Not everyone in a company is savvy or hard at work. Randy in accounting might spend spend an hour or more a day browsing the internet and scooping up ads and be enticed to download something to help speed up their PC which turns out to be ransomware.

[Karrot_Kream]

This assumes Randy is incompetent, but not malicious. Nothing is stopping an attacker from contacting Randy out of band, say over a phone or personal email, and then blackmailing him to get him to hand out company information. The key here is to scope down Randy's access so that no matter what kind of an employee he is, the only access Randy has is the minimum necessary and that all of his accesses to company information is logged for audit and threat intelligence purposes.

That's the problem with these MITM approaches. They open up a new security SPOF (what happens if there's an exploit on your MITM proxy that an attacker uses to gain access to the entire firehose of corporate traffic) while doing little to protect against malicious users.

[jarym]

I think the undertone of your comment says a lot - corporations that feel the need to MITM all traffic tend to not trust their employees (from my experience dealing with this area) - either their competence or their work ethic.
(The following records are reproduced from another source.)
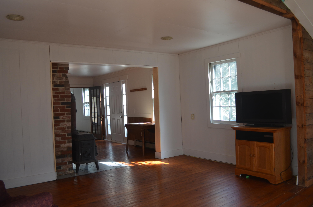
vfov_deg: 43.4
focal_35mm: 30
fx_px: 260
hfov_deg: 62.0
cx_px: 156
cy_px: 104
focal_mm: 20
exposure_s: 1/80
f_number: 4.5
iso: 400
All round, full traffic inspection is generally a bad idea except for some very limited cases where there is a clearly defined need.

[midasuni]

In which case as Randy only has access to a few files you simply restore the snapshot of those files and away you go.

[fsniper]

* Data leaks are not prevented by MITM attack. A sufficiently determined data leaker will easily find easier or elaborate ways to circumvent it. * Malware scanning can be done very efficiently at the end user workstation. ( But always done inefficiently ) * How domain blocking requires a MITM? * C2 scanning can efficiently done at the end user workstation. * Audits does not require "full contents of communication"

Is MITM ever the answer?

Stealing a valid communication channel and identity theft of remote servers is in fact break basic internet security practices.